15.) Dr. Pally, could you tell us about your own religious convictions? How have the “new evangelicals” influenced the way you see the world?
They have strengthened my commitment to the service I already do and have also made me feel its inadequacy. They have also enhanced my understanding of the transformational power of grace and forgiveness, and the tragedy that ensues when people cannot forgive or be forgiven—from defense mechanisms that destroy relationships to ethnic/religious violence.
The resistance I sometimes encounter to my research has also made an impression on me. There are those who, owing to the culture wars of the last 40 years, are convinced that evangelicals are benighted, befuddled, fundamentalist, and fascist. Though well educated and accomplished in a wide variety of arenas, they find it difficult to refine their categories in this one, even as the landscape shifts and as new research comes in.
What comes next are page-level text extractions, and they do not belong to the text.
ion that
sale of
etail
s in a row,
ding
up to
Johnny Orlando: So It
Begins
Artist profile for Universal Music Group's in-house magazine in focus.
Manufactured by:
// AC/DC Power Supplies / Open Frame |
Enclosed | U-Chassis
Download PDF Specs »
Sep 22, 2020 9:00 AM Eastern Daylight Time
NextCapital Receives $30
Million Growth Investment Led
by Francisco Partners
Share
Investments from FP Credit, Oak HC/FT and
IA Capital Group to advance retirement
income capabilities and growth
It’s a kind of secular fundamentalism. Others, often people of faith, hold that evangelicalism hasn’t changed, cannot or should not change, so there are no differences between what we know as the religious right, the evangelical socialism of the early 20th century, and the recent “new monasticism.” Or they think that only one of these is the “real” faith. It’s areligious fundamentalism—and it is historical and empirical nonsense. Though core elements remain constant, the Protestantism practiced in 16th century Munster is not identical to the Protestantism in 21st century Seoul—or 21stcentury Munster for that matter. But I wonder what fears are masked by such sure-minded—to my mind un-humble and ungenerous – declarations about God’s ways. This is pride and Christians not listening to other Christians.
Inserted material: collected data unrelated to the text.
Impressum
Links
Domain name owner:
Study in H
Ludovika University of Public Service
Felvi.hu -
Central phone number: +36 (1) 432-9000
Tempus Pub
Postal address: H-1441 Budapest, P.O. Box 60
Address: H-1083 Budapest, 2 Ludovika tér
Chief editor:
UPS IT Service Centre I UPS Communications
Both responses not only sadden me, they—like any closed-mindedness—frighten me. They fail to see what is, in favor of what they’d like things to be. And the luxury of self-imposed ignorance is both unethical and dangerous.
17.) Any upcoming research that you can tell us about? Any more work on the contemporary evangelicalism?
Indeed. I have begun to look at the economic impact of evangelical work in economic fairness/poverty relief. But rather than say too much prematurely, let’s have another one of these chats in a few years.